EAST LANSING, MI (WLNS) – It’s easy to get caught up in the current app fad, but how many of us can say that apps we have literally help us get through our everyday life?
Many people with disabilities do.
And an app created at MSU by a team of students could literally be a game changer for the visually impaired.
Imagine walking through life not able to see. The obstacles that come along with that are endless, but in today’s technical world there are some tools to make life a little easier, the latest one created at MSU.
An app developed by a team of students future software engineers one of them who is blind herself.
“It’s just very rewarding and fun to be able to give back to a community of people with disabilities such as myself,” said Jordyn Castor, app developer.
So what exactly have Jordyn Castor and her team done you ask?
They’ve created an app called the Intelligent Real-World Text Recognition app.
It’s app for Windows 10 that uses the camera on a mobile device to recognize text written on documents, business cards, signs, virtually anything.
The app then can read the text out loud, call or save a phone number, send an email or send addresses to a map.
It’s even designed to recognize Twitter hashtags.
The team developed the app as part of their final project as computer science students and recently put it out for the world to see at MSU’s engineering design day.
“Oh it’s amazing, we spend the full semester on this and this is also a great capper to my entire computer science experience at Michigan State which has been a really great one,” said Max Miller, app developer.
And according to Max Miller, one of the greatest lessons he’s learned is no matter how amazing the app’s ability to recognize and then act on text is, that means nothing if those who need it most can’t figure out how to use it.
“We want to make this available to everyone.”
“Accessibility of people with disabilities in applications is very important and when this functionality is implemented well, it can really be useful and a very impactful app in the lives of people with disabilities,” said Jordyn Castor.
Jordyn was much more than just the “tester” on the team. In fact she did much of the app coding herself.
But it was her personal perspective that fueled their mission to not only make the app function properly but to make it user-friendly as well.
“Being blind myself, I was able to test the application and truly see its impact in my life.”
Jordyn says she can’t imagine what a life changer this could be for students in the future, especially for kids still in grade school.

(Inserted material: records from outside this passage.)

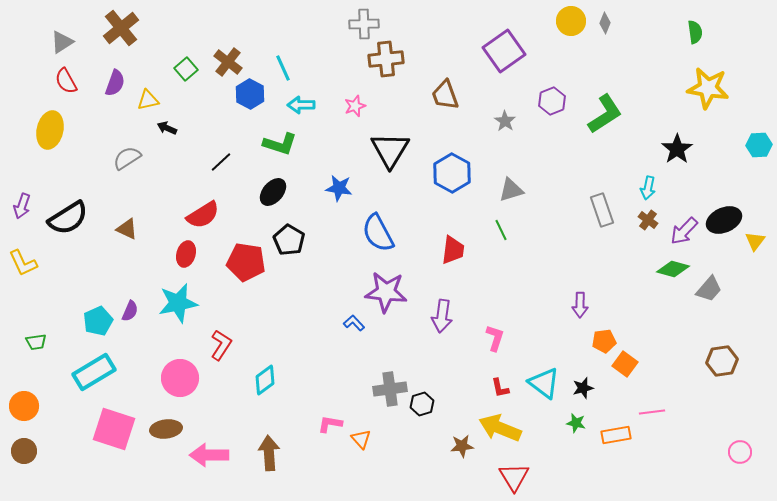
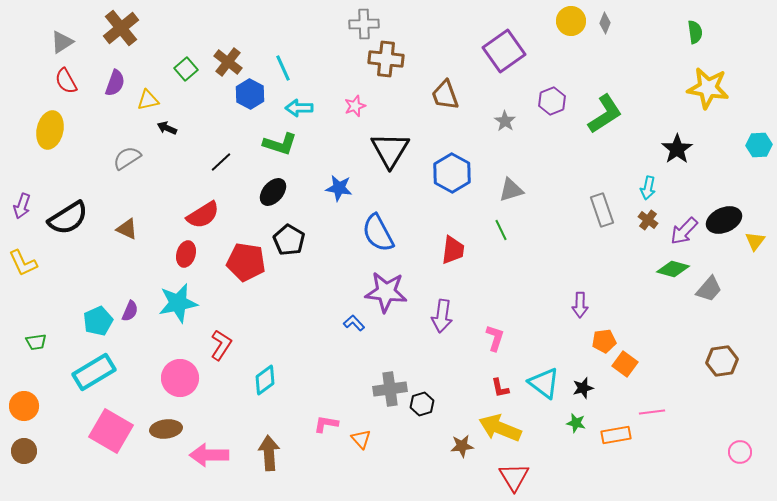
brown cross at (386, 59): rotated 12 degrees clockwise
cyan arrow at (301, 105): moved 2 px left, 3 px down
pink L-shape at (330, 424): moved 4 px left
pink square at (114, 429): moved 3 px left, 2 px down; rotated 12 degrees clockwise
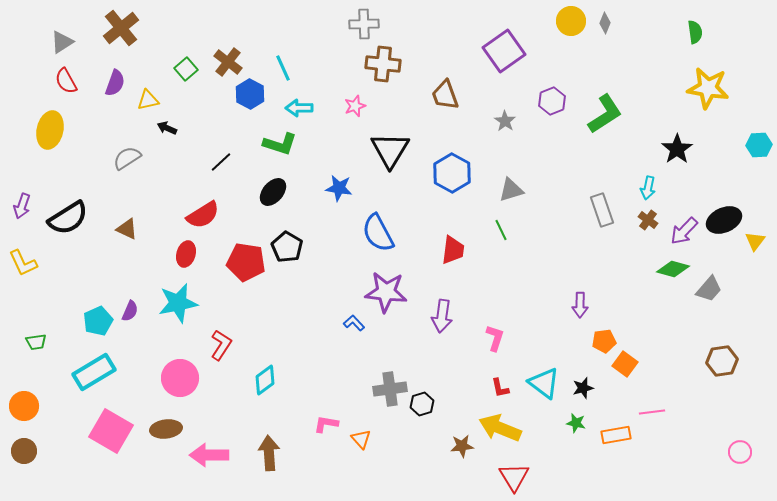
brown cross at (386, 59): moved 3 px left, 5 px down
black pentagon at (289, 240): moved 2 px left, 7 px down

“When I was younger in the classroom teachers would just hand out a piece of paper or an assignment and I would have to bring it back to the teacher consultant for the visually impaired and have her transcribe it into brail. And so having an application like this where I could just position the camera and take a picture and be able to read and access the assignment along with my peers would have been incredible.”
And that’s just one example of how Jordyn and her team members see this app changing lives for the better.
She especially knows the possibilities and uses for this new tool are endless.
“I can’t wait to see what the future for this application holds.”